October 16, 2017 | Abhinav Kandala, Antonio Mezzacapo, Kristan Temme, Maika Takita, Markus Brink, Jerry M. Chow, and Jay M. Gambetta
This paper presents a hardware-efficient variational quantum eigensolver (VQE) for small molecules and quantum magnets. The approach uses a quantum processor with six superconducting qubits to solve for the ground state energy of molecular Hamiltonians, including $ BeH_2 $, and a quantum magnetism problem. The method involves encoding fermionic Hamiltonians into qubit-based Hamiltonians, using a parity mapping and a compact encoding scheme. The trial states are prepared using a hardware-efficient ansatz that is tailored to the available interactions on the quantum processor. The algorithm uses a robust stochastic optimization routine to find the optimal parameters for the trial states, which are then used to estimate the energy of the system.

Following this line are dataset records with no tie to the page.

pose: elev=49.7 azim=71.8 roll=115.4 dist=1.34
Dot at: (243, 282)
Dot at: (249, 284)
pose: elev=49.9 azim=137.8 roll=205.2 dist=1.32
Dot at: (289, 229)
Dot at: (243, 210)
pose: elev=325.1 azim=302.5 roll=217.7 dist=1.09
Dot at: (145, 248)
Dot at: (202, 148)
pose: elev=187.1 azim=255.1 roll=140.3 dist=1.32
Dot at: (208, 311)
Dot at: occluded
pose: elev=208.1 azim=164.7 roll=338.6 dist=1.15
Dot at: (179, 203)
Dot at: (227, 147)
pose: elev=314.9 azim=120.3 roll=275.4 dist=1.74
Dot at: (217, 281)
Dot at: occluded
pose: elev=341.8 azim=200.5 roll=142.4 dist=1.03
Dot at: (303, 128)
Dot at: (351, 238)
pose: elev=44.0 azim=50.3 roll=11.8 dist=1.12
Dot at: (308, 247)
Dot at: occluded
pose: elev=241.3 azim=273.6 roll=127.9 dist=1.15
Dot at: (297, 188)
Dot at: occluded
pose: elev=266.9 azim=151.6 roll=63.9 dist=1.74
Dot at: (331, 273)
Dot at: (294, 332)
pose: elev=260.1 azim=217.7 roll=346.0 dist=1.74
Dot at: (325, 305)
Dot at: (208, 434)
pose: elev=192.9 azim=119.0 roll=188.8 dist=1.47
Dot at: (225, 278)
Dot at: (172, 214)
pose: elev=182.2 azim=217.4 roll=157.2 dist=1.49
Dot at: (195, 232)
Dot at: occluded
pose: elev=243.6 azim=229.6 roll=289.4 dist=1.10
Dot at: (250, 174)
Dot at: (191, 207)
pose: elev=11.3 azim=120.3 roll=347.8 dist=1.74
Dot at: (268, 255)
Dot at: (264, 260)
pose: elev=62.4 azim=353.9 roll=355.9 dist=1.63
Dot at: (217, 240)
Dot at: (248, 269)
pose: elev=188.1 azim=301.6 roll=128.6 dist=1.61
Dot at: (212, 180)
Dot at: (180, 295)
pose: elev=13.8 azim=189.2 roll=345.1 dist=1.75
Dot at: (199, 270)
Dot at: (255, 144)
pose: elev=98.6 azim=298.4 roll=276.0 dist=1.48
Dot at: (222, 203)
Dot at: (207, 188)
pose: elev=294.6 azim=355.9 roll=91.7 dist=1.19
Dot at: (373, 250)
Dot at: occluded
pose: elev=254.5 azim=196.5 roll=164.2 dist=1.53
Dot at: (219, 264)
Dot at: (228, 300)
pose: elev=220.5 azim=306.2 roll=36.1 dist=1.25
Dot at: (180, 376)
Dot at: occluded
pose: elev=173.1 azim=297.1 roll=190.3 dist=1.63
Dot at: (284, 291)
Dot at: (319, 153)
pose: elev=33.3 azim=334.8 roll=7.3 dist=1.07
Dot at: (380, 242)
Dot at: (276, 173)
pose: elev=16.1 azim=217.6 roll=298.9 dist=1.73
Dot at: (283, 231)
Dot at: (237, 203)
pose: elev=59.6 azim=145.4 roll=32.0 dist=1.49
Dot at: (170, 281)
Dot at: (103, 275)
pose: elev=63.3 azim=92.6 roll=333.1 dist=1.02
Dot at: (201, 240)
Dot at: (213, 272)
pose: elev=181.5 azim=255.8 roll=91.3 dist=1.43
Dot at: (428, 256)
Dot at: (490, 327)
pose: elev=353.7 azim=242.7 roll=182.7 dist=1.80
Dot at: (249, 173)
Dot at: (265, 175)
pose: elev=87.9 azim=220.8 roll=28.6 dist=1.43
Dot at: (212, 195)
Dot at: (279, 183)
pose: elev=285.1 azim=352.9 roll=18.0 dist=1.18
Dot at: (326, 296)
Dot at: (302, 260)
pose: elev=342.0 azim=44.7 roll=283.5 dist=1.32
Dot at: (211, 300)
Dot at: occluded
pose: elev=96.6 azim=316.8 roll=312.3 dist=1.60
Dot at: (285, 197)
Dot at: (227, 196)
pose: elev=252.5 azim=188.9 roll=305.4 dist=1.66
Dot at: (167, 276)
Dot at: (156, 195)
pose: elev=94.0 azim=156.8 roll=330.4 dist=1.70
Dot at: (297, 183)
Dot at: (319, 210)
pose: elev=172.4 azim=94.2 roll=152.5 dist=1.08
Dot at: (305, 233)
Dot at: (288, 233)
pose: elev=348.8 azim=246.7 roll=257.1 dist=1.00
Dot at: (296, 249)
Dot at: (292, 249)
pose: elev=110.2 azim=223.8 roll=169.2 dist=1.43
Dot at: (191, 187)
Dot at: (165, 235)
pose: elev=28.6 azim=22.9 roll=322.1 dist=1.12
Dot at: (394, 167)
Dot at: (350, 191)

The VQE approach is compared with numerical simulations and experimental results, showing good agreement with a noisy model of the device. The results demonstrate that the method can be used to solve for the ground state energy of small molecules and quantum magnets, even in the presence of noise and decoherence. The approach is flexible and can be applied to a variety of problems, including quantum chemistry and quantum magnetism. The study highlights the importance of hardware-efficient algorithms for quantum computing, as they can be implemented on current quantum processors with limited qubit numbers and connectivity. The results also show that the method can be extended to larger systems, with the potential to achieve chemical accuracy with further improvements in coherence and sampling. The paper concludes that the hardware-efficient VQE is a promising approach for solving quantum problems on quantum computers.This paper presents a hardware-efficient variational quantum eigensolver (VQE) for small molecules and quantum magnets. The approach uses a quantum processor with six superconducting qubits to solve for the ground state energy of molecular Hamiltonians, including $ BeH_2 $, and a quantum magnetism problem. The method involves encoding fermionic Hamiltonians into qubit-based Hamiltonians, using a parity mapping and a compact encoding scheme. The trial states are prepared using a hardware-efficient ansatz that is tailored to the available interactions on the quantum processor. The algorithm uses a robust stochastic optimization routine to find the optimal parameters for the trial states, which are then used to estimate the energy of the system.
The VQE approach is compared with numerical simulations and experimental results, showing good agreement with a noisy model of the device. The results demonstrate that the method can be used to solve for the ground state energy of small molecules and quantum magnets, even in the presence of noise and decoherence. The approach is flexible and can be applied to a variety of problems, including quantum chemistry and quantum magnetism. The study highlights the importance of hardware-efficient algorithms for quantum computing, as they can be implemented on current quantum processors with limited qubit numbers and connectivity. The results also show that the method can be extended to larger systems, with the potential to achieve chemical accuracy with further improvements in coherence and sampling. The paper concludes that the hardware-efficient VQE is a promising approach for solving quantum problems on quantum computers.